Oversight of the Australian Signals Directorate, the Australian Geospatial-Intelligence Organisation and the Defence Intelligence Organisation will remain under the colours of the Parliamentary Joint Committee on Intelligence and Security, and these organisations will also continue to report through to that committee. With respect to the constitution of the Parliamentary Joint Committee on Defence, in the same vein as the Parliamentary Joint Committee on Intelligence and Security, the Prime Minister, in consultation with the Leader of the Opposition, will appoint up to 13 members to the new committee.
This includes no more than seven government members and six non-government members from both houses of parliament. Members of the Parliamentary Joint Committee on Defence, their staff, committee staff and any other individuals who come into possession of protected information in connection with the performance of the functions of the committee will also be subject to a range of criminal offences designed to deter them from disclosing or publishing information without specific authorisation from the relevant minister.
Offences are also in place that are directed to protecting witnesses who are requested to provide evidence or documents to the committee. These offences are reasonable, necessary and proportionate, ensuring that the committee can access the information required to exercise effective oversight of the defence portfolio while maintaining the confidentiality and security of that information.
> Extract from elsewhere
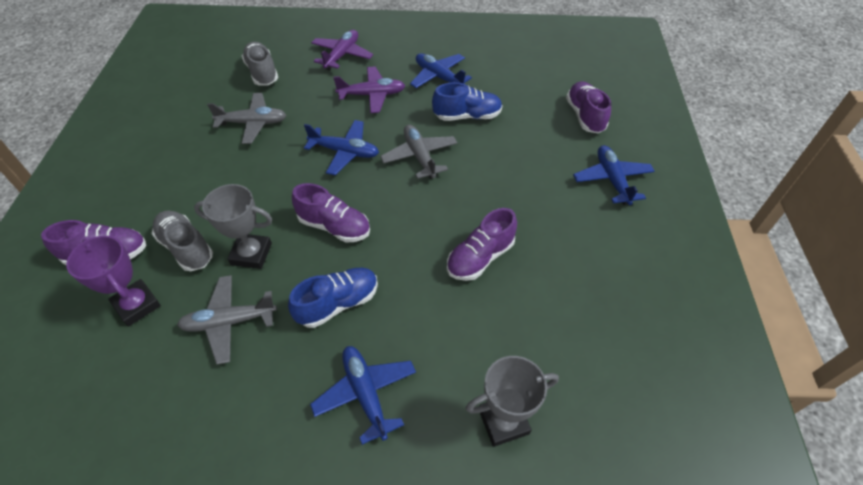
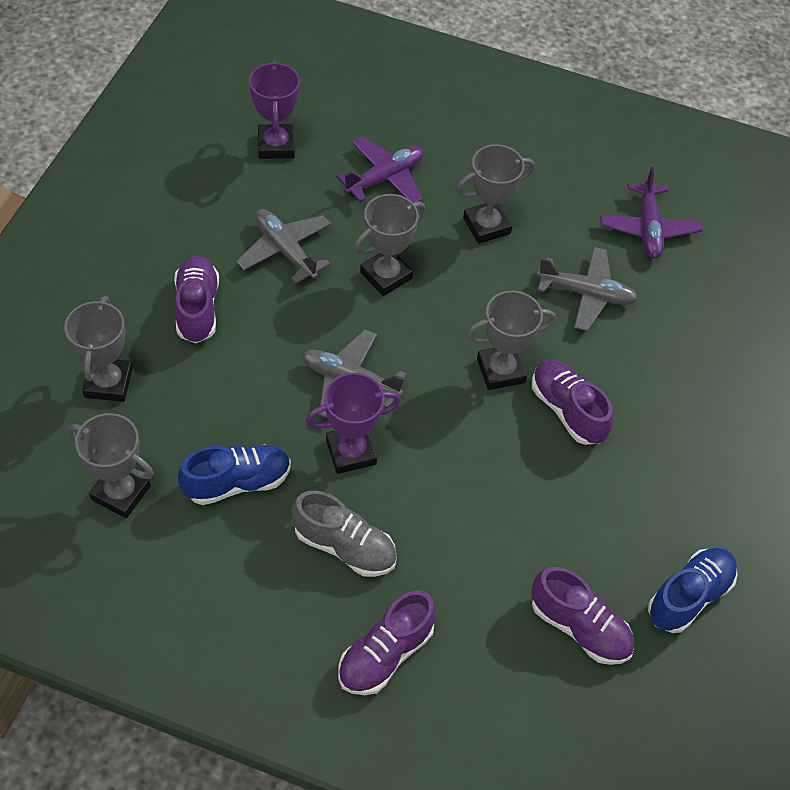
blue plane: [304,120,379,175] [310,346,416,445] [410,53,472,88] [573,145,655,205] = 4 -> none = 0
grey shoe: [152,211,213,271] [242,42,278,85] = 2 -> [291,490,397,577] = 1
grey trophy: [194,184,272,269] [466,356,559,447] = 2 -> [64,296,133,402] [67,413,154,518] [354,194,425,296] [456,144,534,244] [466,290,556,390] = 5
purple trophy: [66,236,161,326] = 1 -> [249,61,300,159] [306,373,401,474] = 2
The safeguards relating to offences and the safeguards relating to the protection of information are about ensuring that the operations and functions of the committee are underpinned by the highest standards of integrity, which the Australian public deserve. Clearly defined obligations and clearly defined consequences for breaching those obligations are essential to maintaining this integrity.
In an era of rapid geopolitical change and uncertainty, a meaningful and genuine defend-and-deter capability is critical. The ability to make decisions in our national interest following full and frank discussions and access to relevant, thorough and clear information is critical. Bipartisanship with respect to these issues is critical.
Bipartisanship with respect to the peacetime increase in Defence spending in Australia's history—providing what is now an additional $70 billion for Defence capability—is critical. Our government, the Albanese Labor government, will continue to increase Defence spending to record levels to deliver the capability that Australia needs. Parliamentary oversight, through the committee process, of the significant commitments that are being made to shore up our defence industrial base and sovereign defence capability is critical.
That means that bipartisanship with respect to the formation of this committee is critical, because it is in the interest of all Australians. This bill is a response to the longstanding recommendations to establish a defence committee. The government is motivated to keep Australians safe as our strategic environment becomes inevitably more complex and fast moving.
We need to act now to ensure that sustainable infrastructure is embedded within our parliament, to ensure that strong security is hand in glove with strong oversight and to ensure that the right balance is struck between safeguarding our national security and upholding our world-leading democracy. I commend this bill to the House.